Initialises a new instance; it’s probably easier to use one of the subclass constructors.

Parameters:

• name (String) —

  The JWA name of the encryption method.

• aes_size (Integer) —

  The size of the AES algorithm, in bits.

• sha_size (Integer) —

  The size of the SHA algorithm, in bits.

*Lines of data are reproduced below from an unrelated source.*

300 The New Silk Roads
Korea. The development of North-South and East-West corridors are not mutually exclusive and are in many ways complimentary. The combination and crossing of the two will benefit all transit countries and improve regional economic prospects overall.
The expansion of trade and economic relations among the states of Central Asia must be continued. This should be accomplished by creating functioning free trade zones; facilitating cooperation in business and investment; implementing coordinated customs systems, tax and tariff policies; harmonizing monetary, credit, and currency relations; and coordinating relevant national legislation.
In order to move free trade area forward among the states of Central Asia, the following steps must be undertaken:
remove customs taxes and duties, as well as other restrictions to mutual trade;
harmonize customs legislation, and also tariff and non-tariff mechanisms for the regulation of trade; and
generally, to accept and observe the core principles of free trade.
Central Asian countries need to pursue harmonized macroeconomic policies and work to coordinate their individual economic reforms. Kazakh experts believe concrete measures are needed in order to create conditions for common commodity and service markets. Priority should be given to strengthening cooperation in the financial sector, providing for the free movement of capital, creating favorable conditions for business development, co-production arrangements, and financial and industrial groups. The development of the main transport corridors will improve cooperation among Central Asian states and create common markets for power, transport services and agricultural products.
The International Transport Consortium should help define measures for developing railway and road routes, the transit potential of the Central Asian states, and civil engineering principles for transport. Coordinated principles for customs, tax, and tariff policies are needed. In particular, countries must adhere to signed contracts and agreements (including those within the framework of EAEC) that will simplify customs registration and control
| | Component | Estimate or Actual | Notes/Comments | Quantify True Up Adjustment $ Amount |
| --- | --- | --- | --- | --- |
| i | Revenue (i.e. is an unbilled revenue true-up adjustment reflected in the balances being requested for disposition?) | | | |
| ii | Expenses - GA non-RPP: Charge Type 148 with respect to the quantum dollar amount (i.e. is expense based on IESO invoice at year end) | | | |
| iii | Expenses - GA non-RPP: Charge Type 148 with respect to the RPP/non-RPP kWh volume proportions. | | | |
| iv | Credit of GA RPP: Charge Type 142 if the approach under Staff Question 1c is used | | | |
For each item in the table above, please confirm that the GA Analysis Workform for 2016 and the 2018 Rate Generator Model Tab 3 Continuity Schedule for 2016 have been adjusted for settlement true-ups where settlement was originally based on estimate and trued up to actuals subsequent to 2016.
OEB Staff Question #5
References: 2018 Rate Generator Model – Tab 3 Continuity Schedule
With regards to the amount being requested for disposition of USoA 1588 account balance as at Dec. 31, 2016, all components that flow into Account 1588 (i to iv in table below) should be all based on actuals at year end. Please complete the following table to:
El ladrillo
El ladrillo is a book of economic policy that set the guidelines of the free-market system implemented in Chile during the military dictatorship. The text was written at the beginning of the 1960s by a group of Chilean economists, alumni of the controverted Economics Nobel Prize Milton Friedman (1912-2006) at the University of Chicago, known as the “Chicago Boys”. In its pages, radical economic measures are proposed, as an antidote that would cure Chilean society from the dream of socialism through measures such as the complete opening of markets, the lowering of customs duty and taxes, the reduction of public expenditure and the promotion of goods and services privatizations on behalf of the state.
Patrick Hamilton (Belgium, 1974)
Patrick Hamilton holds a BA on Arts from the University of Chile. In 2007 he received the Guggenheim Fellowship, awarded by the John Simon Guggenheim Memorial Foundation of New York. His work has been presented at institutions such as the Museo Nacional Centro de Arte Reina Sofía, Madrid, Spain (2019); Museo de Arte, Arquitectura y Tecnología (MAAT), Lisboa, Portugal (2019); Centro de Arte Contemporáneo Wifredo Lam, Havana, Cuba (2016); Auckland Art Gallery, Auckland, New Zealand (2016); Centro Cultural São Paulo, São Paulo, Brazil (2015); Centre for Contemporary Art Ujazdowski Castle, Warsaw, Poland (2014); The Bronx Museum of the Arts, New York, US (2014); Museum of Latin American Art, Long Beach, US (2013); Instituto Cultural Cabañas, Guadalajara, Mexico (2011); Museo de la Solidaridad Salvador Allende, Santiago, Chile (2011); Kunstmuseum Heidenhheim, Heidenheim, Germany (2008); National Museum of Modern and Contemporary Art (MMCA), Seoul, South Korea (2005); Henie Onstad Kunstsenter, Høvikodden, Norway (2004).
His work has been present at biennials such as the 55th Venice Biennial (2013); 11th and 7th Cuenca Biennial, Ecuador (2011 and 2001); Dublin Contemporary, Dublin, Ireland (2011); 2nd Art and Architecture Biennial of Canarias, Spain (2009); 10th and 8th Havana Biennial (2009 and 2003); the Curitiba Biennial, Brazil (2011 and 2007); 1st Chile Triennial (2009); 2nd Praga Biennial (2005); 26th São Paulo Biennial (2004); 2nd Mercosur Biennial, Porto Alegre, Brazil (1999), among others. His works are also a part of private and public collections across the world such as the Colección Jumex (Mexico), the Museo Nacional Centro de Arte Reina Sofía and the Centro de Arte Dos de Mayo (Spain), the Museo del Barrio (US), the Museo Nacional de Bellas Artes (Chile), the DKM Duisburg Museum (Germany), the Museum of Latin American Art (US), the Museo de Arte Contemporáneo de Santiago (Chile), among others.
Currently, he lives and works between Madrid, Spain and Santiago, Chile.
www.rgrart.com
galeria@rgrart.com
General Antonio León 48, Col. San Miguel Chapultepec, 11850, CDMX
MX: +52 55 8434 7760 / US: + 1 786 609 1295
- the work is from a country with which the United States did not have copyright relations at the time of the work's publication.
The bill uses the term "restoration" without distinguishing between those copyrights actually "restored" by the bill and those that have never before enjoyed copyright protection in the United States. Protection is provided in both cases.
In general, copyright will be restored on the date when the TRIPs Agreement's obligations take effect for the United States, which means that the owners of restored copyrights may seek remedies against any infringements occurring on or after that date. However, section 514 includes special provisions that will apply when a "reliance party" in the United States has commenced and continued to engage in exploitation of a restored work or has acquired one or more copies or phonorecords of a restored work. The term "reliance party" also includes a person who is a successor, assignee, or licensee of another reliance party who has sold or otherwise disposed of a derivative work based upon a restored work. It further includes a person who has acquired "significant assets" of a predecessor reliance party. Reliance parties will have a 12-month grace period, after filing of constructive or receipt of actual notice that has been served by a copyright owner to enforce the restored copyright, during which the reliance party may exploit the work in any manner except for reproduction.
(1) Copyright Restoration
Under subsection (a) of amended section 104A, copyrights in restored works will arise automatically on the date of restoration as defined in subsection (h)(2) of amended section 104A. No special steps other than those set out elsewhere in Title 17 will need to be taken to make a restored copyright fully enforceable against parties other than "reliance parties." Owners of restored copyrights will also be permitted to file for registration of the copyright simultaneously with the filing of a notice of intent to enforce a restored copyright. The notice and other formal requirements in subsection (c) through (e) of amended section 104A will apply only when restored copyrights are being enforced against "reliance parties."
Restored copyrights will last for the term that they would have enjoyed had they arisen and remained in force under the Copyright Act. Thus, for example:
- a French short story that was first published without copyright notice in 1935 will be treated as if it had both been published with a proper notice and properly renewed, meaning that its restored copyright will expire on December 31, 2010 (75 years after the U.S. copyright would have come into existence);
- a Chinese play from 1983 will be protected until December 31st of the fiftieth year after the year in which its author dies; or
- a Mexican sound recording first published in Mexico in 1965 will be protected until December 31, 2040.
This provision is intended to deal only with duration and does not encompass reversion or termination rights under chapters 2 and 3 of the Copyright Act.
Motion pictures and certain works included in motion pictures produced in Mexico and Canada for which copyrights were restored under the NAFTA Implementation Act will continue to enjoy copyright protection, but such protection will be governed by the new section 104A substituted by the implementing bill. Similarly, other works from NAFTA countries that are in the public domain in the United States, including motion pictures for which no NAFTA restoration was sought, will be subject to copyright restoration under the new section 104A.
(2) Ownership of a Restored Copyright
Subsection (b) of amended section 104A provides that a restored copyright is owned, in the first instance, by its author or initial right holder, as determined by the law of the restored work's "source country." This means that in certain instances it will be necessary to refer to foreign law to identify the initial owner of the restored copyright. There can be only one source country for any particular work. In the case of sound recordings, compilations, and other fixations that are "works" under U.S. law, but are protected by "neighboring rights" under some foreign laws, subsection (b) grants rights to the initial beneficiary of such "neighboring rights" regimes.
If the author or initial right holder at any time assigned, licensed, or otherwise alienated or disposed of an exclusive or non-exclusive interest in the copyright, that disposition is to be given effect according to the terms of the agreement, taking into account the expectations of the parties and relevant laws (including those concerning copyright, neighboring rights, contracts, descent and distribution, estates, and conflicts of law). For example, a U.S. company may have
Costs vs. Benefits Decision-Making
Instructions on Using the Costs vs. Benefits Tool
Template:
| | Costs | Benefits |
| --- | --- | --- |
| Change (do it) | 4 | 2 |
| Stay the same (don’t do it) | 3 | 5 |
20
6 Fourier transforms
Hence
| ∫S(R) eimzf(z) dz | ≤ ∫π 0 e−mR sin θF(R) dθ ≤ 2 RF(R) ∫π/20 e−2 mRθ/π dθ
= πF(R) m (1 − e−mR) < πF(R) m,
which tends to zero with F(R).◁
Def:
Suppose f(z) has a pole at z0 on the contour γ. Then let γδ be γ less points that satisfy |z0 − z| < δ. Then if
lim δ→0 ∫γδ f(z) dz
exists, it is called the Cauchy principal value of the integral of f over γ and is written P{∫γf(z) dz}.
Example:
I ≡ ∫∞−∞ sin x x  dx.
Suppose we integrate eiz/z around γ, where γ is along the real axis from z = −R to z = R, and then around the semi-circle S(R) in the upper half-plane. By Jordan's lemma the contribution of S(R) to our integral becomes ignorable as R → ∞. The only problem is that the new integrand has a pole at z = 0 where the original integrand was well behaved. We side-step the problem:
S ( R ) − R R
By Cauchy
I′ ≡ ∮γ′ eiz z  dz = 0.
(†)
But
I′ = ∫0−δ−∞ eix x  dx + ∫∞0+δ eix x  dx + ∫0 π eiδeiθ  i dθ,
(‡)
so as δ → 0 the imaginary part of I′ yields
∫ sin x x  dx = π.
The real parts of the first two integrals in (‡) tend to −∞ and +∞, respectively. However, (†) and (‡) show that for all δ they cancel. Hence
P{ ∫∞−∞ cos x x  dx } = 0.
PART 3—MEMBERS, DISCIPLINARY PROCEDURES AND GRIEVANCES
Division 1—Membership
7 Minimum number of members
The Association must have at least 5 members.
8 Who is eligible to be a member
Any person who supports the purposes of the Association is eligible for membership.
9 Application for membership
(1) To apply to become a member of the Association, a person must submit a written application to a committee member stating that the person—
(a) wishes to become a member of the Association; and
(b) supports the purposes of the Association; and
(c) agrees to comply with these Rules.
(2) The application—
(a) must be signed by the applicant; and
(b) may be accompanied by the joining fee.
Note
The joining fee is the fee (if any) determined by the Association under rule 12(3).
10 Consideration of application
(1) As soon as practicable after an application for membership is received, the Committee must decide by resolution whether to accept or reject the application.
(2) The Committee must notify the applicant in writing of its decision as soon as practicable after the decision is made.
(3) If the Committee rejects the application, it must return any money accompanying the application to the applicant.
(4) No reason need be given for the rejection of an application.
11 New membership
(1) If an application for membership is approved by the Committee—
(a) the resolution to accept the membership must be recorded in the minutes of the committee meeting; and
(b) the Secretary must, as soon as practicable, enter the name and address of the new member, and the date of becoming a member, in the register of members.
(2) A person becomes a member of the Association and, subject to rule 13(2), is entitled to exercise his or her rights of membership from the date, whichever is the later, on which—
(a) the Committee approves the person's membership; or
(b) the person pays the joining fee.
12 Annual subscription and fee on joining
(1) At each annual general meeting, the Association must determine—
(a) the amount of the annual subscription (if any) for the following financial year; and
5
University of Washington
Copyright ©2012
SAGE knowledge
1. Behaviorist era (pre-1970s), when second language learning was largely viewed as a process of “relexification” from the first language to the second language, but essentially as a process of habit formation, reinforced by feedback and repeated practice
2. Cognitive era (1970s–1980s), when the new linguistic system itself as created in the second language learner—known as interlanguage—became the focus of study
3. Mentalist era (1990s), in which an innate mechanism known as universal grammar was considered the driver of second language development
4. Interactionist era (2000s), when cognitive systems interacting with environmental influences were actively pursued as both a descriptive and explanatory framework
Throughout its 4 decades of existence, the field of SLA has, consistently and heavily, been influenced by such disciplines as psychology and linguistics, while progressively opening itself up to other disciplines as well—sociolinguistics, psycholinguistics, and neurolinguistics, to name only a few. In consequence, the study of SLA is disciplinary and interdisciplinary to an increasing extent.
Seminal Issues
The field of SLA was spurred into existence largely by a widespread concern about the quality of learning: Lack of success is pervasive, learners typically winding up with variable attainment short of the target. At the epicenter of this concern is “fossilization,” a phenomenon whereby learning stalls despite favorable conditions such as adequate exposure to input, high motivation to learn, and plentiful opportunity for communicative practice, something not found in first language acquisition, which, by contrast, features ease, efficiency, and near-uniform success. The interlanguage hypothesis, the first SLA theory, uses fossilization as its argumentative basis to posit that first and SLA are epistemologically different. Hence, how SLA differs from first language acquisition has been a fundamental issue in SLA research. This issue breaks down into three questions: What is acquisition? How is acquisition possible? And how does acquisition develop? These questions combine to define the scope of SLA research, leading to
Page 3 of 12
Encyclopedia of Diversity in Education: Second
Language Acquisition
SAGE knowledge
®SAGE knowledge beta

• alg (#name, #encrypt_key, #decrypt_key) —

  The algorithm to use to encrypt and/or decrypt the AES key.

# File 'lib/sandal/enc/acbc_hs.rb', line 22

def initialize(name, aes_size, sha_size, alg)
  @name = name
  @aes_size = aes_size
  @sha_size = sha_size
  @cipher_name = "aes-#{aes_size}-cbc"
  @alg = alg
  @digest = OpenSSL::Digest.new("sha#{@sha_size}")
end

Instance Attribute Details

#alg ⇒ Object (readonly)

The JWA algorithm used to encrypt the content master key.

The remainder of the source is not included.